The first noises about the RTX T10-8 came from serial Twitter analyst Komachi who posted the release notes from the AIDA64 6.00.5151 beta last week. Everyone jumped on board with the natural assumption this was an unreleased GeForce card ready to come to market in the coming months.
— 比屋定さんの戯れ言@Komachi (@KOMACHI_ENSAKA) August 15, 2019
But a reddit post today points out that folk on the Nvidia GeForce forums have been trying to access the new ray tracing-capable GeForce Now game streaming service in the US and found that the USW2 servers sometimes reported the RTX T10-8 GPUs. That would seem to indicate a Turing-powered Tesla GPU is being utilised for cloud gaming in the two RTX GeForce Now regions Nvidia is launching with first. That’s Northern California and Germany for those who didn’t see the GeForce Now RTX announcement this week.
Unfortunately it does seem like Nvidia has taken those RTX T10-8 servers down for the time being as forum members are reporting that they’re only seeing the older Tesla P40 GPUs now. At the moment that’s not such a bad thing as the performance of the RTX T10-8 cards seemed to be far worse than the old Pascal-based Tesla hardware.

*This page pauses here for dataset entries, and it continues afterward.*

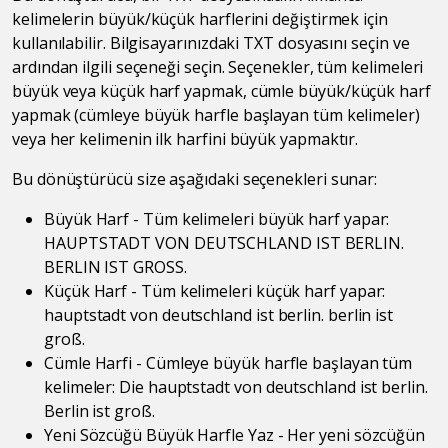
kelimelerin büyük/küçük harflerini değiştirmek için
kullanılabilir. Bilgisayarınızdaki TXT dosyasını seçin ve
ardından ilgili seçeneği seçin. Seçenekler, tüm kelimeleri
büyük veya küçük harf yapmak, cümle büyük/küçük harf
yapmak (cümleye büyük harfle başlayan tüm kelimeler)
veya her kelimenin ilk harfini büyük yapmaktır.
Bu dönüştürücü size aşağıdaki seçenekleri sunar:
Büyük Harf - Tüm kelimeleri büyük harf yapar:
HAUPTSTADT VON DEUTSCHLAND IST BERLIN.
BERLIN IST GROSS.
Küçük Harf - Tüm kelimeleri küçük harf yapar:
hauptstadt von deutschland ist berlin. berlin ist
groß.
Cümle Harfi - Cümleye büyük harfle başlayan tüm
kelimeler: Die hauptstadt von deutschland ist berlin.
Berlin ist groß.
Yeni Sözcüğü Büyük Harfle Yaz - Her yeni sözcüğün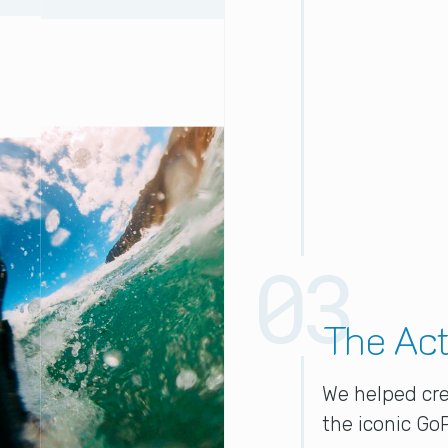
The Act
We helped cr
the iconic GoP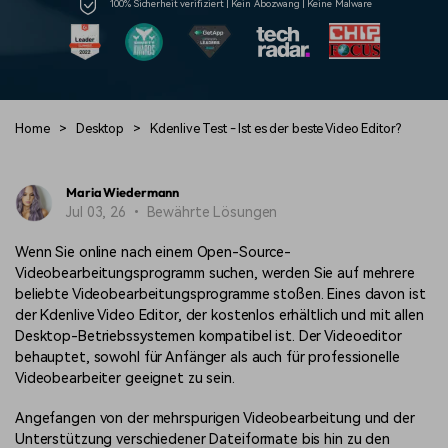
Trends
100% Sicherheit verifiziert | Kein Abozwang | Keine Malware
Prompts – schnell ähnliche
fortgeschrittene
Kunden-Support
Videos erstellen
Videobearbeitungsfähigkeiten
KAUFEN
Anmelden
Über Uns
Bewertungen
Unsere Mission, Geschichte
Finden Sie mehr über Filmora
Kickstart Bootcamp
DIY-Spezialeffekte
und Kunden
Nachrichten und
Suchen
Home
>
Desktop
>
Kdenlive Test - Ist es der beste Video Editor?
Bewertungen
Lernen, ausdrücken und
Erfahren Sie, wie Sie einen
erweitern Sie Ihre
Spezialeffekt erzeugen
Videobearbeitungs-
können
Fähigkeiten mit Filmora
Maria Wiedermann
Jul 03, 26 • Bewährte Lösungen
Kunden-Geschichten
Affiliate-Programm
Erfahren Sie, wie unsere
Schalten Sie Partnerschaften
Wenn Sie online nach einem Open-Source-
Kunden Erfolg haben
auf Unternehmensebene frei
Creator
Freunde-werben-
Videobearbeitungsprogramm suchen, werden Sie auf mehrere
Monetarisierungs-
Programm
beliebte Videobearbeitungsprogramme stoßen. Eines davon ist
Programm
An Freunde empfehlen,
der Kdenlive Video Editor, der kostenlos erhältlich und mit allen
Monetarisieren Sie
Belohnungen erhalten
Desktop-Betriebssystemen kompatibel ist. Der Videoeditor
Ihren Einfluss mit Filmora
behauptet, sowohl für Anfänger als auch für professionelle
Videobearbeiter geeignet zu sein.
Blog
Angefangen von der mehrspurigen Videobearbeitung und der
Unterstützung verschiedener Dateiformate bis hin zu den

One user ran the 3DMark Fire Strike benchmark on the service and found a 52% decrease in overall performance. That’s not going to get you super-smooth ray tracing in your streamed Shadow of the Tomb Raider or Metro Exodus games now, is it?
But given that the GeForce Now service was running on a non-DX12 operating system (Windows Server 2012) you didn’t seem to be able to access any DirectX Raytracing based pretties anyway. Seems like it’s not just the actual GPU hardware that needs updating, someone needs to get down and dirty with an OS upgrade too.
Not a fun job…
What is the Nvidia RTX 2080 Ti Super release date then?
Well, there’s still no definitive proof that Nvidia is actually going to bother releasing a Super edition of its current top card at all. Before any of the Super cards got released there was an EEC registration which looked awfully like an updated RTX 2080 Ti GPU, but Nvidia has since stated it has no intention of releasing one.
To be fair, it doesn’t need to. The RTX 2080 Ti is still unchallenged at the top of the consumer graphics card tech tree and the rumoured ‘Nvidia Killer’ Radeon card is still just an AMD fan-boy’s wet dream right now.
Though rumours persist of a 4,096 core big Navi GPU on its way. Navi 14 is looking like the low-end, RX 5600 or RX 5500 cards’ GPU, but the Navi 12, which has also been given some Linux driver love this month, could end up being the touted big boy.
Then Nvidia might want to change its mind about releasing an RTX 2080 Ti Super.